▶ **Work request**
Please retype everything in the map-making guide from "Be sure to add" down to "making your map?", keeping every word and mark unchanged.

▶ **Document text**
________________________________________

Maps can come in many forms, styles, perspectives, and mediums. In this project we kept our definition of maps very broad. We received photos, word-maps, poetry, drawings, paintings, and computer-generated maps, including any medium that reflected on “space” and “movement” more broadly. The scope and scale of a map can vary as well; you can map your mind, your home, your neighborhood, your city, or beyond. We encourage you to take “map” as a flexible term in adapting this exercise to your own needs.

Begin by thinking about one or more of the following questions:

  1. How do you relate to your environment?
  2. What spaces and places do you move in, and how do you move in them? 
  3. What impacts your relationship to your environment?
  4. What senses does your environment engage with?
  5. What characteristics or qualities of your space do you want to focus on?
  6. How does your environment shape your movement within it?
  7. How does your environment heal, harm, or give you hope?

Next, think about the space you want to map:

  1. Room
  2. House
  3. Neighborhood
  4. City
  5. Mind
  6. Future/Imagined Space

Decide on a type of map you want to work on:

  1. Map from above (Aerial view)
  2. Drawing from the ground (Human perspective)
  3. Bird’s Eye Perspective (From a 45 degree angle)
  4. Representational map (sounds, feelings, etc.)
  5. Just words (mental map)

Consider the follow details:

  • Title – simply describes what your map is about
  • Symbols – shapes, points, lines
  • Lines – help show a path
  • Color – use different colors to represent different things on your map
  • Legend – help the reader by explaining what the symbols and colors mean
  • Labels – words to describe different parts of the map, such as the name of a place or street name
  • Pictures – you can incorporate photographs

Start Map-Making!

Add a Map Statement:

Be sure to add a couple sentences describing your map:
  • What city/region does the map show?
  • Are there landmarks on your map you want to highlight?
  • Do you want to share anything about the process of making your map?
  • Can you tell us about your map?

Don’t forget access: Include an image description of your map (both for context and access purposes if you want to display it). For more on making your maps, displays, or content accessible, see https://www.adagreatlakes.org/Resources/Default.asp?category=1.

Be Creative:

The above are just tips. You can adapt and interpret “map” and “environment” as you wish. The goal is to use the map-making process to document and reflect on your relationship to and experience with your environment.

________________________________________

▶ **The data**
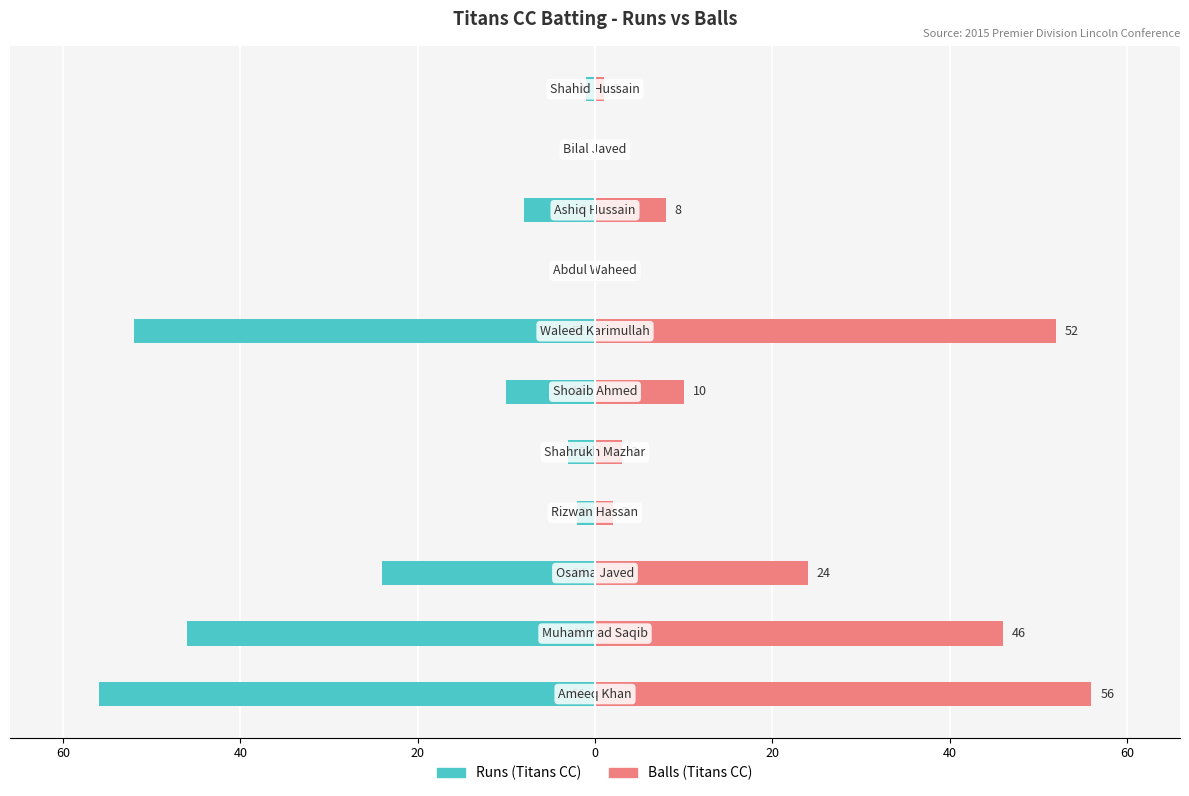

How many data points does each series have?

11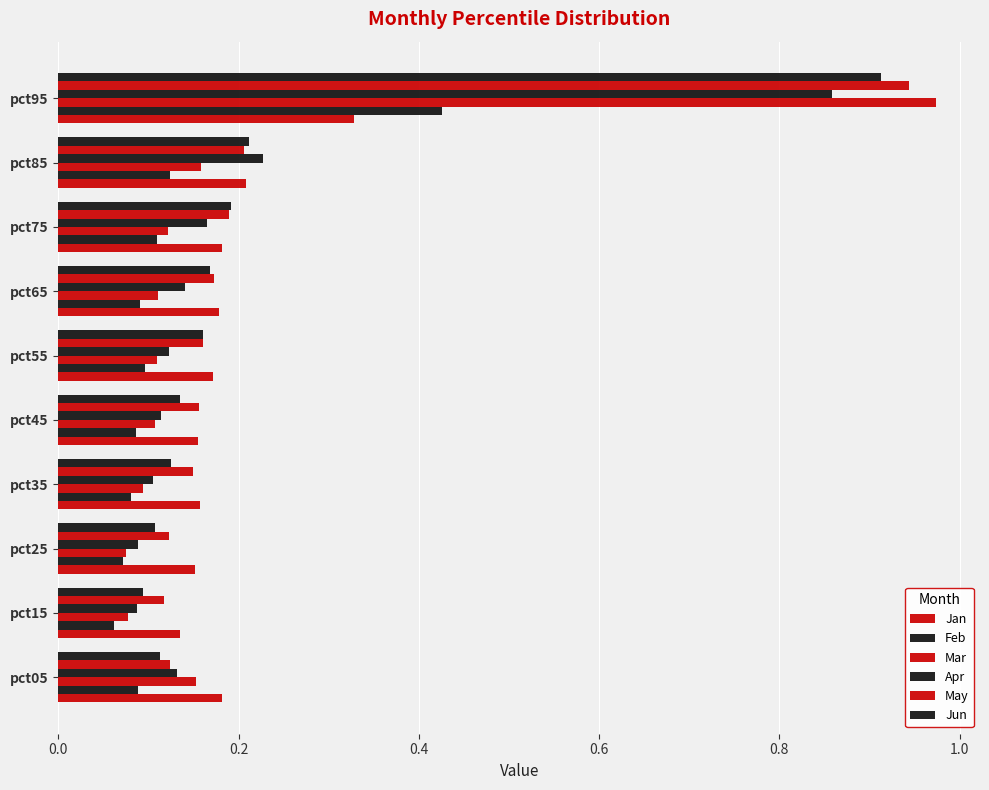

What is the value of the Apr bar at the 8th from the left?

0.2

________________________________________

▶ **Written response**
Be sure to add a couple sentences describing your map:
  • What city/region does the map show?
  • Are there landmarks on your map you want to highlight?
  • Do you want to share anything about the process of making your map?